I'm very suspicious of Bordigist anti-democratic rhetoric. No sophisticated political analysis is made of how it is essentially pointless to elect councils on the basis of party-lists on majority, versus proportional grounds, since in any instance of a real party this will tend to render irrelevant the routes of accountability between intermediate councils.My understanding workers councils is that the entire proletariat would be involved in them, not just elected individuals that would constitute the councils as a governing body above the rest of the proletariat, that sounds like alienation.
But anyway, back to my original point about Bordiga, do you consider democracy to be, like he says, simply a mechanism for structure? Or something that is ethical? Because this thread isn't about democracy's compatibility with workers control, it's about democracy as a principle, the only reason I brought Bordiga into the mix was because he made a valid point that democracy is not a principle at all.

Jose Gracchus
31st March 2011, 00:59
Okay, I take your point and critique. I find it compelling. I agree the working-class must be engaged directly through its councils at large in the control of society. I do think "democracy" as a stand-alone ideal, is rhetoric which has maybe as many problems as it does virtues. I do think at heart it is a utilitarian principle. I didn't mean to offend you, maybe I just find Second-Third International Marxists incredibly difficult to read, as if they were trying to be impenetrable.

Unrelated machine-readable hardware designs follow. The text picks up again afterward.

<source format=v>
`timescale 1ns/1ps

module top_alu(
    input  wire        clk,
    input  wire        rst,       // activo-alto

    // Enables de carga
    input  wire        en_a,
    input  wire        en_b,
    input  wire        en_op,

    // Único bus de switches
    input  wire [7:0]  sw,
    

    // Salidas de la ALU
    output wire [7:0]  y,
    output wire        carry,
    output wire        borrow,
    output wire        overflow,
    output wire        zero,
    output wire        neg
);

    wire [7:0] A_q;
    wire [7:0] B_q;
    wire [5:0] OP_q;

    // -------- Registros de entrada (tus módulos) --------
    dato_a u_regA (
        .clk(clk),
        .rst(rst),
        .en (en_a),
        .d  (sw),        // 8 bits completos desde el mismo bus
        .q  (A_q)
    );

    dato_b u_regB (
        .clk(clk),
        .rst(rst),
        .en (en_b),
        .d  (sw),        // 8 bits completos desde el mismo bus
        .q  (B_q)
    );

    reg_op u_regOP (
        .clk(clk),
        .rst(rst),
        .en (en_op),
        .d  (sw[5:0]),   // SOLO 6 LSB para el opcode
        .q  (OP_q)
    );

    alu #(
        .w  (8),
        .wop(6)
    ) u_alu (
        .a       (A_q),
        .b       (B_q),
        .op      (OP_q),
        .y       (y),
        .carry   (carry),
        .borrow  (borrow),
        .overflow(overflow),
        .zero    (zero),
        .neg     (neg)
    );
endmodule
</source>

I do, however, feel the need of pointing out Bordiga does spend time apologizing for the particular mechanisms of the degenerated functioning of the no-longer authentic workers' councils in the USSR as of 1922. In fact, it was the Bolsheviks as early as 1918 who transformed them into stacked one-party parliaments, rather than authentic mass assemblies of the working-class.

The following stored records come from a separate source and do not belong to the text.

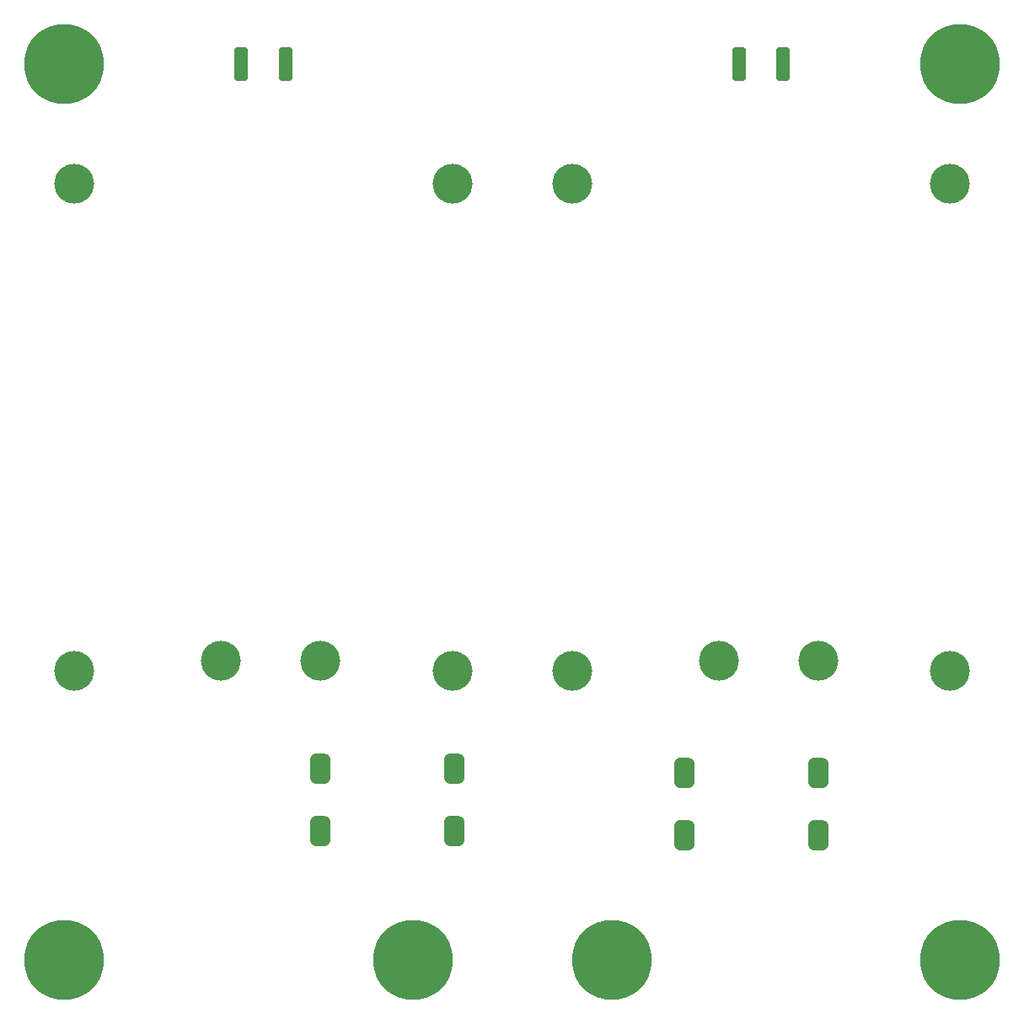
<source format=gbr>
%TF.GenerationSoftware,KiCad,Pcbnew,(6.0.7)*%
%TF.CreationDate,2022-10-27T22:38:12-07:00*%
%TF.ProjectId,3s25ABMS,33733235-4142-44d5-932e-6b696361645f,1.0*%
%TF.SameCoordinates,Original*%
%TF.FileFunction,Soldermask,Top*%
%TF.FilePolarity,Negative*%
%FSLAX46Y46*%
G04 Gerber Fmt 4.6, Leading zero omitted, Abs format (unit mm)*
G04 Created by KiCad (PCBNEW (6.0.7)) date 2022-10-27 22:38:12*
%MOMM*%
%LPD*%
G01*
G04 APERTURE LIST*
G04 Aperture macros list*
%AMRoundRect*
0 Rectangle with rounded corners*
0 $1 Rounding radius*
0 $2 $3 $4 $5 $6 $7 $8 $9 X,Y pos of 4 corners*
0 Add a 4 corners polygon primitive as box body*
4,1,4,$2,$3,$4,$5,$6,$7,$8,$9,$2,$3,0*
0 Add four circle primitives for the rounded corners*
1,1,$1+$1,$2,$3*
1,1,$1+$1,$4,$5*
1,1,$1+$1,$6,$7*
1,1,$1+$1,$8,$9*
0 Add four rect primitives between the rounded corners*
20,1,$1+$1,$2,$3,$4,$5,0*
20,1,$1+$1,$4,$5,$6,$7,0*
20,1,$1+$1,$6,$7,$8,$9,0*
20,1,$1+$1,$8,$9,$2,$3,0*%
G04 Aperture macros list end*
%ADD10RoundRect,0.250000X0.400000X1.450000X-0.400000X1.450000X-0.400000X-1.450000X0.400000X-1.450000X0*%
%ADD11C,4.000000*%
%ADD12C,0.900000*%
%ADD13C,8.000000*%
%ADD14RoundRect,0.250000X-0.400000X-1.450000X0.400000X-1.450000X0.400000X1.450000X-0.400000X1.450000X0*%
%ADD15RoundRect,0.500000X0.500000X1.000000X-0.500000X1.000000X-0.500000X-1.000000X0.500000X-1.000000X0*%
%ADD16RoundRect,0.500000X-0.500000X-1.000000X0.500000X-1.000000X0.500000X1.000000X-0.500000X1.000000X0*%
G04 APERTURE END LIST*
D10*
%TO.C,F2*%
X77225000Y-55000000D03*
X72775000Y-55000000D03*
%TD*%
D11*
%TO.C,U2*%
X120750000Y-115000000D03*
X130750000Y-115000000D03*
X144000000Y-67000000D03*
X106000000Y-67000000D03*
X106000000Y-116000000D03*
X144000000Y-116000000D03*
%TD*%
D12*
%TO.C,H1*%
X58000000Y-145000000D03*
X52000000Y-145000000D03*
X57121320Y-142878680D03*
D13*
X55000000Y-145000000D03*
D12*
X55000000Y-142000000D03*
X52878680Y-142878680D03*
X55000000Y-148000000D03*
X57121320Y-147121320D03*
X52878680Y-147121320D03*
%TD*%
%TO.C,H2*%
X57121320Y-52878680D03*
X55000000Y-52000000D03*
X52878680Y-57121320D03*
X58000000Y-55000000D03*
X52000000Y-55000000D03*
X57121320Y-57121320D03*
X55000000Y-58000000D03*
D13*
X55000000Y-55000000D03*
D12*
X52878680Y-52878680D03*
%TD*%
D14*
%TO.C,F1*%
X122775000Y-55000000D03*
X127225000Y-55000000D03*
%TD*%
D13*
%TO.C,H5*%
X110000000Y-145000000D03*
D12*
X107878680Y-142878680D03*
X107000000Y-145000000D03*
X113000000Y-145000000D03*
X110000000Y-148000000D03*
X107878680Y-147121320D03*
X112121320Y-142878680D03*
X110000000Y-142000000D03*
X112121320Y-147121320D03*
%TD*%
D15*
%TO.C,F4*%
X130750000Y-132500000D03*
X130750000Y-126180000D03*
X117290000Y-126180000D03*
X117290000Y-132500000D03*
%TD*%
D12*
%TO.C,H6*%
X87878680Y-142878680D03*
D13*
X90000000Y-145000000D03*
D12*
X90000000Y-148000000D03*
X92121320Y-142878680D03*
X90000000Y-142000000D03*
X87878680Y-147121320D03*
X93000000Y-145000000D03*
X87000000Y-145000000D03*
X92121320Y-147121320D03*
%TD*%
%TO.C,H4*%
X142878680Y-142878680D03*
D13*
X145000000Y-145000000D03*
D12*
X145000000Y-142000000D03*
X147121320Y-147121320D03*
X147121320Y-142878680D03*
X145000000Y-148000000D03*
X142000000Y-145000000D03*
X148000000Y-145000000D03*
X142878680Y-147121320D03*
%TD*%
%TO.C,H3*%
X145000000Y-58000000D03*
X147121320Y-52878680D03*
X142878680Y-57121320D03*
X142000000Y-55000000D03*
D13*
X145000000Y-55000000D03*
D12*
X147121320Y-57121320D03*
X145000000Y-52000000D03*
X142878680Y-52878680D03*
X148000000Y-55000000D03*
%TD*%
D11*
%TO.C,U1*%
X94000000Y-116000000D03*
X56000000Y-116000000D03*
X56000000Y-67000000D03*
X94000000Y-67000000D03*
X80750000Y-115000000D03*
X70750000Y-115000000D03*
%TD*%
D16*
%TO.C,F3*%
X80750000Y-125770000D03*
X80750000Y-132090000D03*
X94210000Y-125770000D03*
X94210000Y-132090000D03*
%TD*%
M02*

</source>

EDIT: Having re-read it, the more I do like some of his essential points about utility of mechanism over the demagoguery of fetishing democracy as an idea. The core is workers' power, not "democracy" in an airy and empty function. The issue is the completion of the hegemony of the working-class in the class struggle. Everything else is subsidiary. :thumbup1:

Savage
31st March 2011, 07:22
I do, however, feel the need of pointing out Bordiga does spend time apologizing for the particular mechanisms of the degenerated functioning of the no-longer authentic workers' councils in the USSR as of 1922. In fact, it was the Bolsheviks as early as 1918 who transformed them into stacked one-party parliaments, rather than authentic mass assemblies of the working-class.
Well I certainly agree with you here, and I most definitely don't subscribe to any sort of 'ultra-partyist' position, If the Russian soviets were ever legitimate organs of class power, they had undeniably lost their power by 1919 at the latest. I just think Bordiga's position has value as critique of democracy on a larger scale than just the Russian Revolution.